The webcast kicks off from the Bryce Jordan Center with a pre-show at 5:30 p.m. Friday, Feb. 20, and runs through the end of THON on Sunday, Feb. 22. Along with http://webcast.thon.org, links to the webcast when it's live can be found at comm.psu.edu and thon.org.

In addition, 46 LIVE plans an active social media presence @FortySixLIVE on Twitter. 

According to Balton, the final week leading up to the event consists of scheduling time slots for the crew, scripting certain parts of the show, finishing edits on pre-shot videos and dancer interviews, and figuring out where segments will go. Members of the 46 LIVE team have THON’s schedule, so they can create an accompanying timeline of what they will be covering.

46 LIVE has nailed down its crew members and picked a cast of 20 people who will serve as on-air talent. At any given time, there will be between one and three people on camera. In total, there are around 15 positions that 46 LIVE has to account for at any given minute of THON. According to Balton, there is no bad time to be on camera.

“With THON, there is no weird hour,” said Balton. “There is constantly stuff going on.

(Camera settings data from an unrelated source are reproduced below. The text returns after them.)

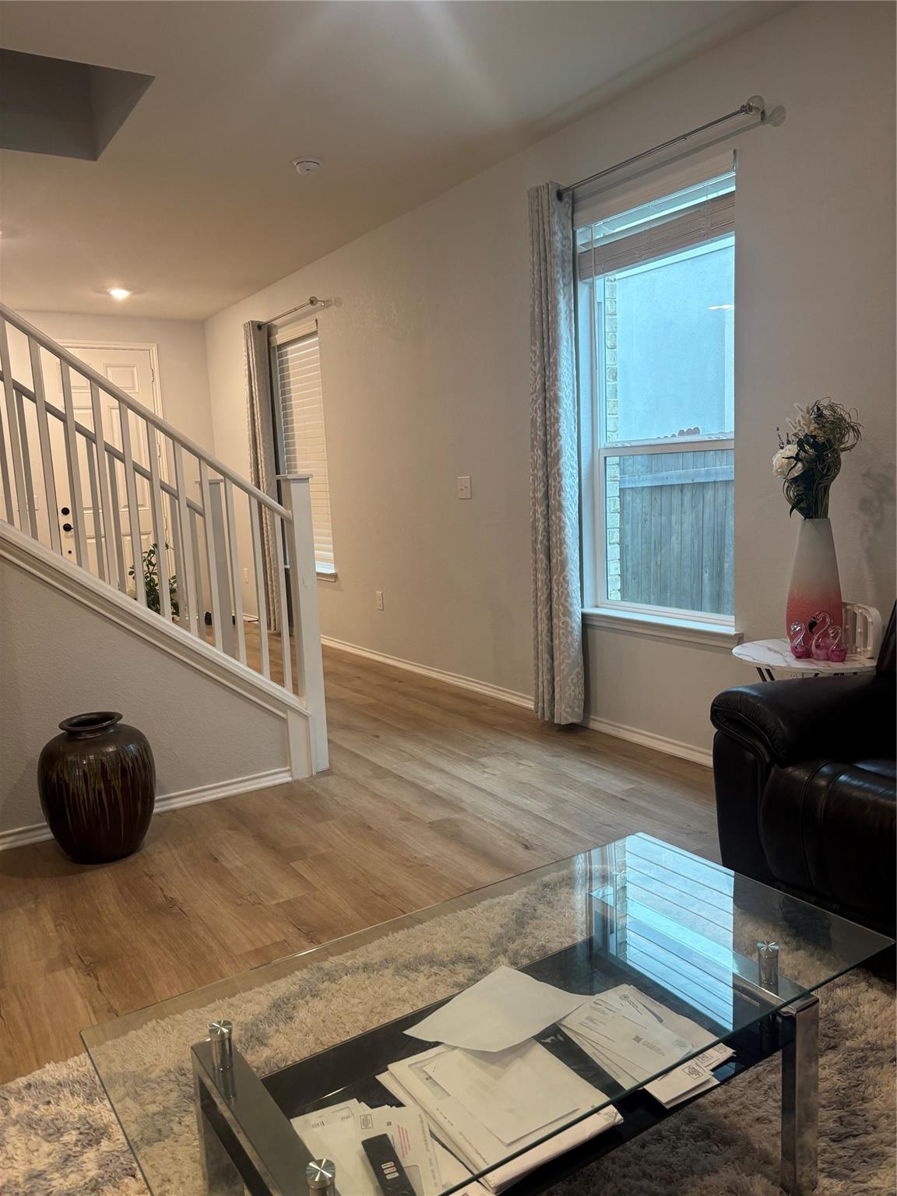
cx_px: 448
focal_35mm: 26
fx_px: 898
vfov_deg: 67.3
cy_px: 598
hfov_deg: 53.1
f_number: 1.6
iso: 125
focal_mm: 5.96
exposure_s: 1/60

There is no primetime for THON. There are 46 hours of sporadic events going on.”

Members of 46 LIVE have already worked around 550 combined man-hours. Balton expects that number to increase to more than 1,000 hours following THON weekend. The group has also conducted more than 40 interviews, exceeding its goal of 30, and has compiled well over 100 gigabytes of raw video.

The hard work will come to fruition when 46 LIVE begins to set up at 10 a.m. Friday. While Balton is confident, he knows there will be hiccups along the way. The cast can’t replicate the Bryce Jordan Center and simulating how the event will go is a challenge.

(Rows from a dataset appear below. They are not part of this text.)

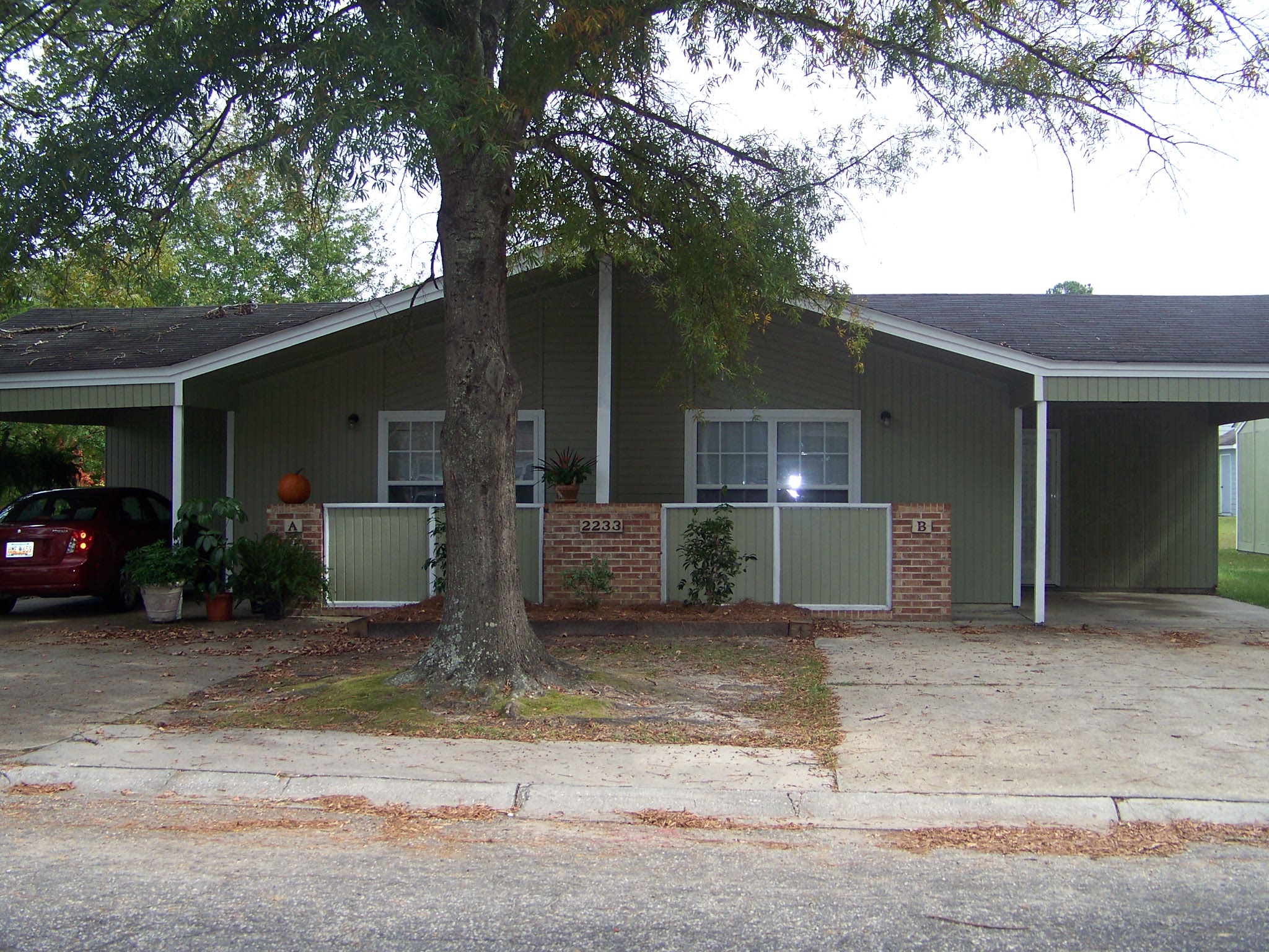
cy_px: 476
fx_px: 1576
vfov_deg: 33.6
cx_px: 634
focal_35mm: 43
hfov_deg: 43.9
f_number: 2.8
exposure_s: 1/320
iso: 64
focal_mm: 6.75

“We know how to cover our tracks should something go wrong,” said Balton. “In a way, that makes me feel confident because those things that I am worried about, if they do happen, we will be able to up with a pretty quick way to work around it and solve that problem.”

Balton is certain about the people involved in the project.

““I’m working with the most talented people I have met at Penn State,” said Balton. “The faculty I have been working with has been nothing but supportive. THON has been extremely accommodating. For this being a very bold, new idea, I think it was a big risk for them and they trusted us and have been fantastic. I think we are set up to do something really incredible THON weekend. I have to be excited about that.”

Balton said success of the event will be based on if 46 LIVE did everything it could to make the webcast everything they wanted it to be.

Regardless, the event will be life-changing and influential.

“This is not just some production,” said Balton. “This is not just some show. This is a production that is covering an event that really affects tons of people’s lives.”